Economie – moderne talen
De pool economie bestaat uit twee onderdelen: algemene economie en bedrijfswetenschappen. Het onderdeel “algemene economie” is in sterke mate geënt op de economisch-politieke realiteit. Economische verschijnselen (inflatie, groei, conjunctuur,… ) worden geobserveerd in de praktijk en vervolgens via een meer abstracte en theoretische benadering geanalyseerd en beschreven. De mechanismen die de economische werkelijkheid drijven zijn echter niet waardenvrij en kunnen een uiting zijn van bepaalde politiek-economische visies. De leerlingen leren hiertegenover een kritische houding hanteren. Het deelvak bedrijfswetenschappen bundelt verschillende aspecten die te vatten zijn onder de noemer “het managen van een bedrijf”. Thema’s die hierbij aan bod komen zijn: personeelsbeleid, kostenbeheersing, budgettering, analyse van de boekhouding…
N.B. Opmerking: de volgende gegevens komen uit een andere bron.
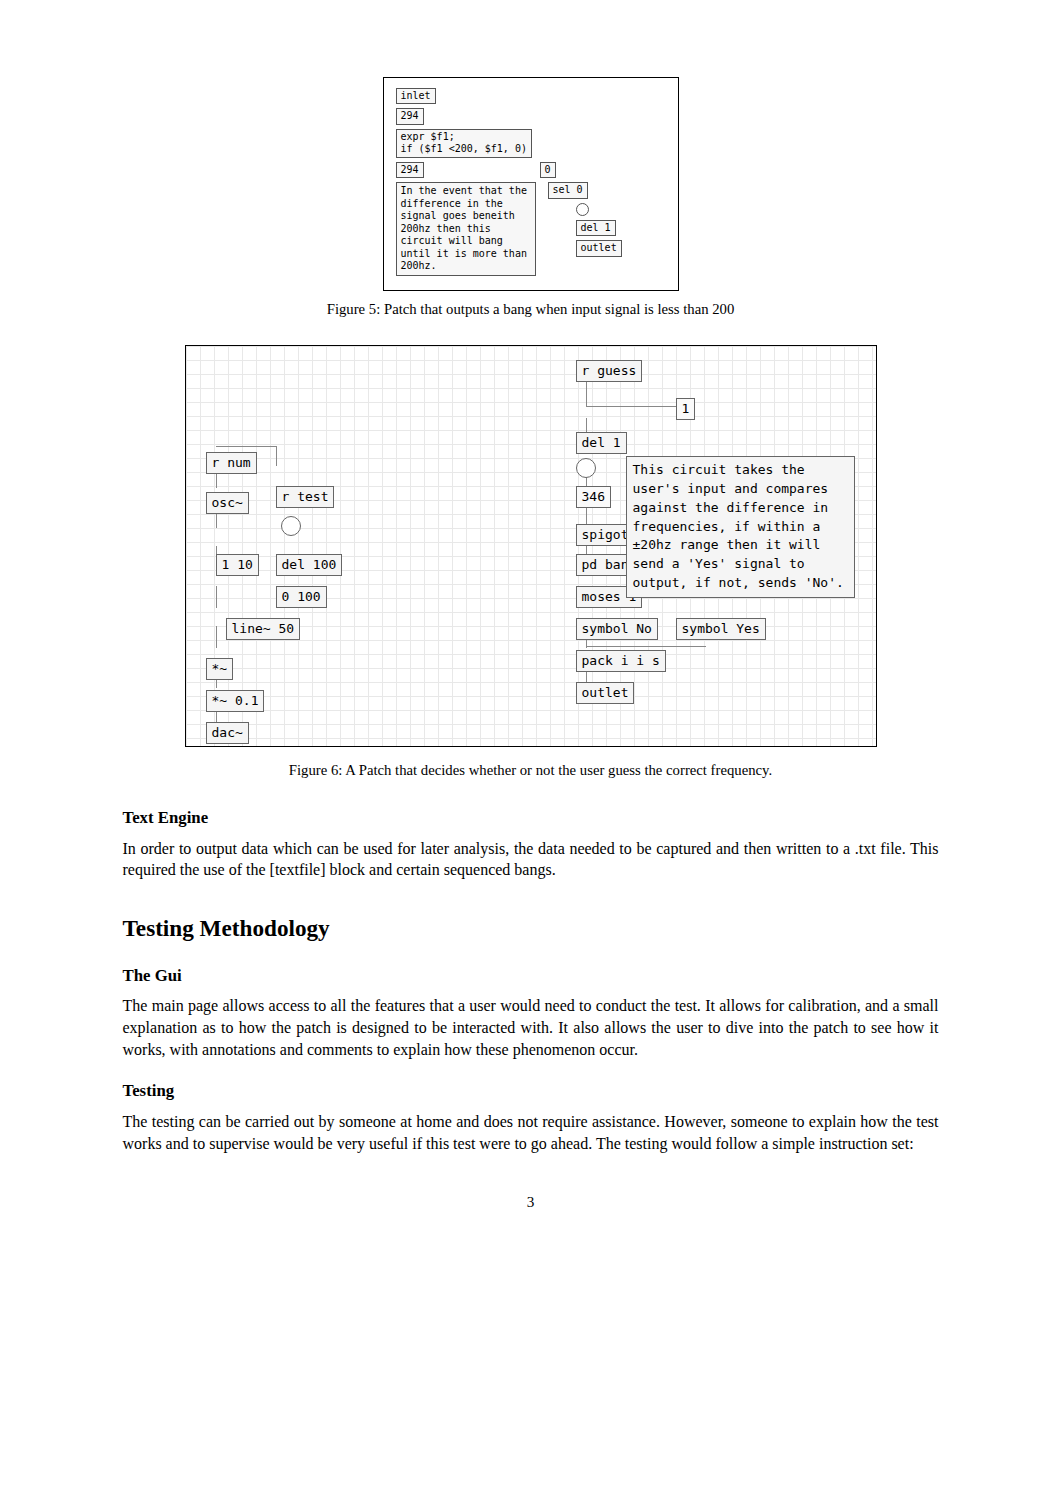inlet
294
expr $f1;
if ($f1 <200, $f1, 0)
294 0
In the event that the difference in the signal goes beneith 200hz then this circuit will bang until it is more than 200hz.
sel 0
del 1
outlet
Figure 5: Patch that outputs a bang when input signal is less than 200
r guess
1
del 1
r num
osc~
r test
346
0
spigot
inlet
1 10
del 100
pd bang ±20
0 100
moses 1
line~ 50
symbol No
symbol Yes
*~
pack i i s
*~ 0.1
outlet
dac~
This circuit takes the user's input and compares against the difference in frequencies, if within a ±20hz range then it will send a 'Yes' signal to output, if not, sends 'No'.
Figure 6: A Patch that decides whether or not the user guess the correct frequency.
Text Engine
In order to output data which can be used for later analysis, the data needed to be captured and then written to a .txt file. This required the use of the [textfile] block and certain sequenced bangs.
Testing Methodology
The Gui
The main page allows access to all the features that a user would need to conduct the test. It allows for calibration, and a small explanation as to how the patch is designed to be interacted with. It also allows the user to dive into the patch to see how it works, with annotations and comments to explain how these phenomenon occur.
Testing
The testing can be carried out by someone at home and does not require assistance. However, someone to explain how the test works and to supervise would be very useful if this test were to go ahead. The testing would follow a simple instruction set:
3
In deze richting met als één van de polen moderne talen, neemt de studie van de moderne talen een belangrijke plaats in. De aandacht gaat naar het ontwikkelen van communicatieve vaardigheden (luisteren, lezen, spreken en schrijven), de reflectie op taal en de kennismaking met anderstalige literatuur. Accenten liggen op het ontwikkelen van:
– Communicatieve en creatieve competenties in het Nederlands en moderne vreemde talen (b.v. leesstrategieën toepassen, literaire smaak ontwikkelen,…)
– Competentie op vlak van taalbeschouwing (analyseren van en reflectie over taalstructuren, communicatie, taalfenomenen, …)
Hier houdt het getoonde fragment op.